ARBEITSAUFTRAG: Geben Sie eine Passage des Textauszugs bearbeitet wieder: Beginnen Sie bei den Worten „Churchill (5): Ich“, hören Sie nach „Radiopublikum. Lustige Erfahrung.“ auf und setzen Sie dabei „Hörerpublikum“ an die Stelle von „Radiopublikum“.

TEXTAUSZUG:
◆ ◆ ◆ ◆ ◆
Churchill (2): Zu meinem Missbehagen ist der liebevoll gepflegte Rote Pfeil der Schweizerischen Bundesbahnen nach Churchill benannt, mit dem ich gestern die das grüne Voralpenland der Ostschweiz durchkreuzte, über welche die gelehrten Eingeborenen Debatten führen, ob es eigentlich geographisch die Nordschweiz sei. Verkneife mir Bemerkungen, dass ich diese Zugbenennung ähnlich geschmackvoll finde, als würden wir heutzutage die A 9 als Straße des Führers bezeichnen. Wir könnten uns dabei auch, wenn wir etwas lockerer wären, auf unsere Freunde aus Italien berufen, in deren Hauptstadt ich auf der Ponte Duce wandelte.
Churchill (3): So lausche ich einem ernsten Vortrag – zum Glück ist er kurz – eines halbjungen Historikers, der darüber aufklärt, warum diese Zugtaufe wg. des im Jahre 1946 erfolgten Besuch Churchills in der Schweiz geschah. Er, der Historiker, verstieg sich zur Bemerkung über die außerordentliche Beliebtheit des Mannes, der den wackeren Schweizern ein Vorbild an Durchhaltewillen gewesen sei. Seinen entscheidenden Anteil am Ausbruch des Zweiten Weltkriegs erwähnte der Vortragende nicht, natürlich nicht. Auch nicht, dass der beliebte Mann just soeben von seinen Briten mit Pauken und Trompeten abgewählt worden war, weil sie von ihm Schnauze gestrichen voll hatten, wie man so sagt. Churchill (4): Die Aufzeichnung der Sonntagsrunde des Radiosenders Kontrafunk, zu der eigentlich eingeladen worden war, ging als unverständliches Gemurmel vorüber, weil die Technik, die man aufgeboten hatte, nicht auf die Zuglautsprecher übertragbar war. Das Publikum nahm’s erstaunlich gelassen und unterhielt sich stattdessen prächtig bei gutem Essen und professionellem Service an den engen Vierertischen. Ich auch.
Churchill (5): Ich lernte eine neue Art des Wiedererkennens kennen. Nicht das Aussehen sorgt dafür, sondern der Name nebst zugehöriger Stimme. Nun gut, man bewegte sich hier unter einem notorischen Radiopublikum. Lustige Erfahrung.
◆ ◆ ◆ ◆ ◆
ANGABEN:
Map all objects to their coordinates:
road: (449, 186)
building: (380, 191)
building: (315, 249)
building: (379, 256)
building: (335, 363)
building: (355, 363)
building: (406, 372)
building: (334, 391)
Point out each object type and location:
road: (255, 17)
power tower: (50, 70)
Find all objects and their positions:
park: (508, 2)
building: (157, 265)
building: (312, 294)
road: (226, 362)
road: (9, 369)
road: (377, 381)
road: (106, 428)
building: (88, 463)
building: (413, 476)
◆ ◆ ◆ ◆ ◆
LÖSUNG:
Churchill (5): Ich lernte eine neue Art des Wiedererkennens kennen. Nicht das Aussehen sorgt dafür, sondern der Name nebst zugehöriger Stimme. Nun gut, man bewegte sich hier unter einem notorischen Hörerpublikum. Lustige Erfahrung.